Morning Money Memo…
Netflix, the king of downloads, is grabbing more bandwidth, and was responsible for 34 percent of all peak-time Internet usage in early 2014. Sandvine, a Canadian networking services firm, says Netflix's share continues to rise. YouTube dropped from more than 18 percent of peak time data in 2013 to just over 13 percent. Amazon and Hulu both have less than 2 percent of total usage. The videogame service Twitch moved into the top 15 applications for the first time. According to Sandvine, the top 15 percent of streaming video users gobble up seven times as much data as the average broadband user.
It may soon be easier for many Americans to get a mortgage. The Obama administration and federal regulators are backing away from previous proposals to tighten lending standards, reports The Wall Street Journal. Critics said the rules could choke off the housing recovery. The proposals would have required bigger down payments for some types of mortgages.

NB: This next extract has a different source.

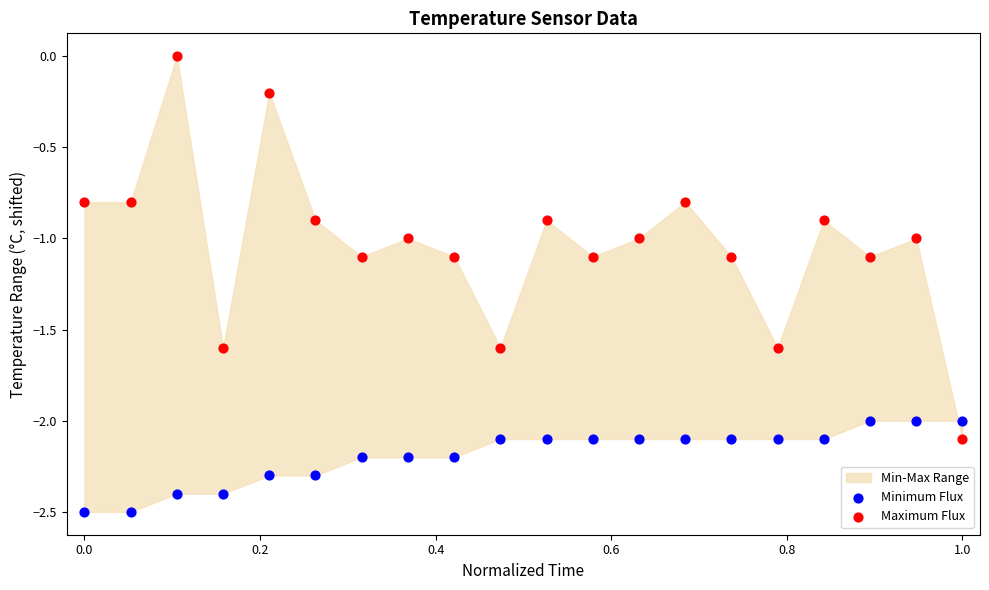

Across all data points, what is the range of X values (max minus min)?

1.0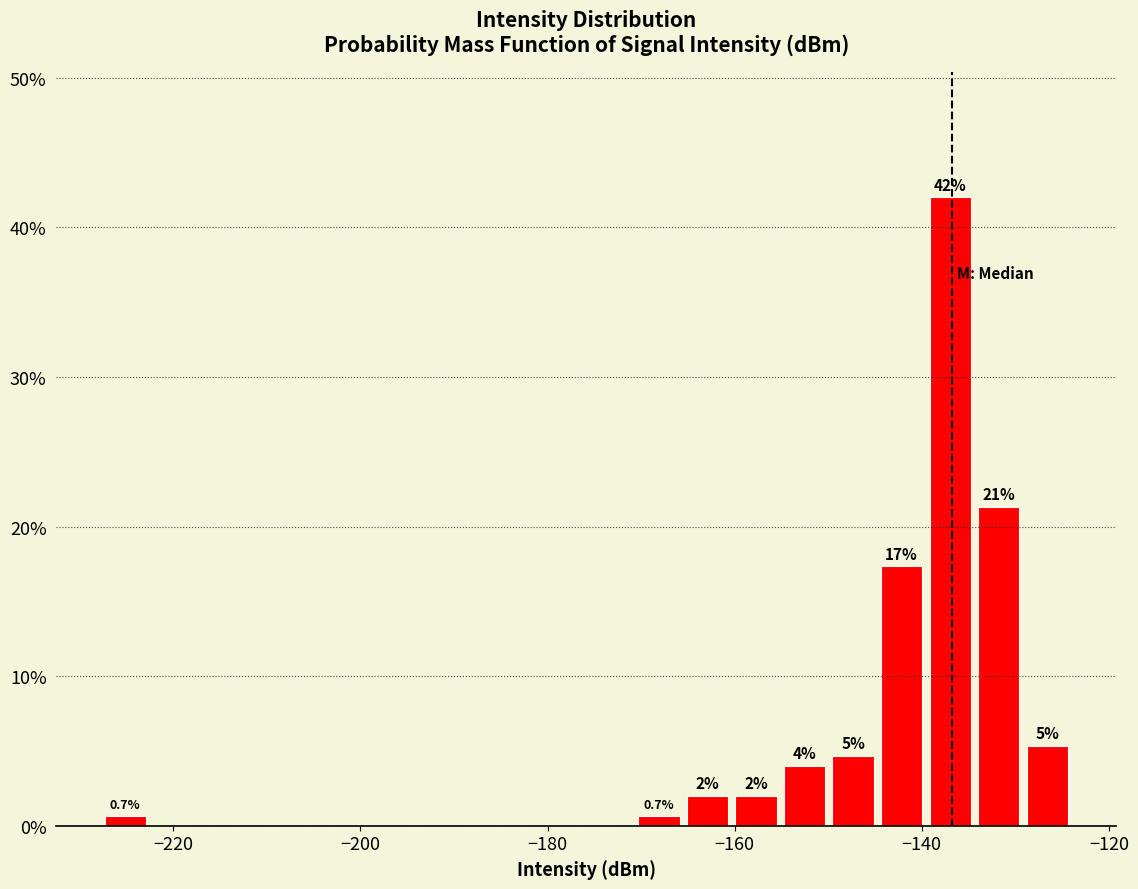

Read against the x-axis, roughly where is the centre of the tallest bar?

-136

Big-company profits and Wall Street averages are at fresh highs as the S&P 500 closed at a new record. But the Main Street economy remains stock in a rut. The Commerce Department reported that retail sales in April barely grew at all. Marshal Cohen at NPD Group has been tracking consumers' spending behavior for decades. He's never seen anything quite like this. "They are holding back on buying unless they really need the product," with fewer impulse purchases, says Cohen. But warmer weather could boost spending this month. "For the first time in 35 years weather really does play a role right now." Consumers spend on an as-needed basis. "They're not stockpiling the way they used to."
A new analysis of data from the Bureau of Labor Statistics finds Americans are not putting away the funds they will need for retirement. "We found that the median amount being saved is a big fat zero," says Mike Sante of Interest.com. "They have to save more than their grandparents did or their parents did or they're going to have a very difficult, trying retirement."
Tough times for Sony: The once high-flying Japanese consumer electronics company reported a $1.3 billion quarterly loss. Much of that is because of expenses after Sony pulled the plug on its personal computer business. The firm's annual loss was three times greater than the previous year.
A report by Human Rights Watch says children as young as 7 years old are working long hours in tobacco fields in hazardous conditions. The report comes from interviews with more than 140 kids working on farms in North Carolina, Kentucky, Tennessee and Virginia. Children said they long hours without overtime pay and wore inadequate protective gear. Human Rights Watch says most of what it found is legal under US law, but it's urging governments and tobacco companies to take further steps to protect children.
Wal-Mart has agreed to settle claims from families of victims who died in a 2011 cantaloupe listeria outbreak. The contamination was traced to a Colorado farm and 33 people were killed. The Denver Post reports that Wal-Mart settled with 23 families, including nine in Colorado. The terms of the settlements were kept confidential.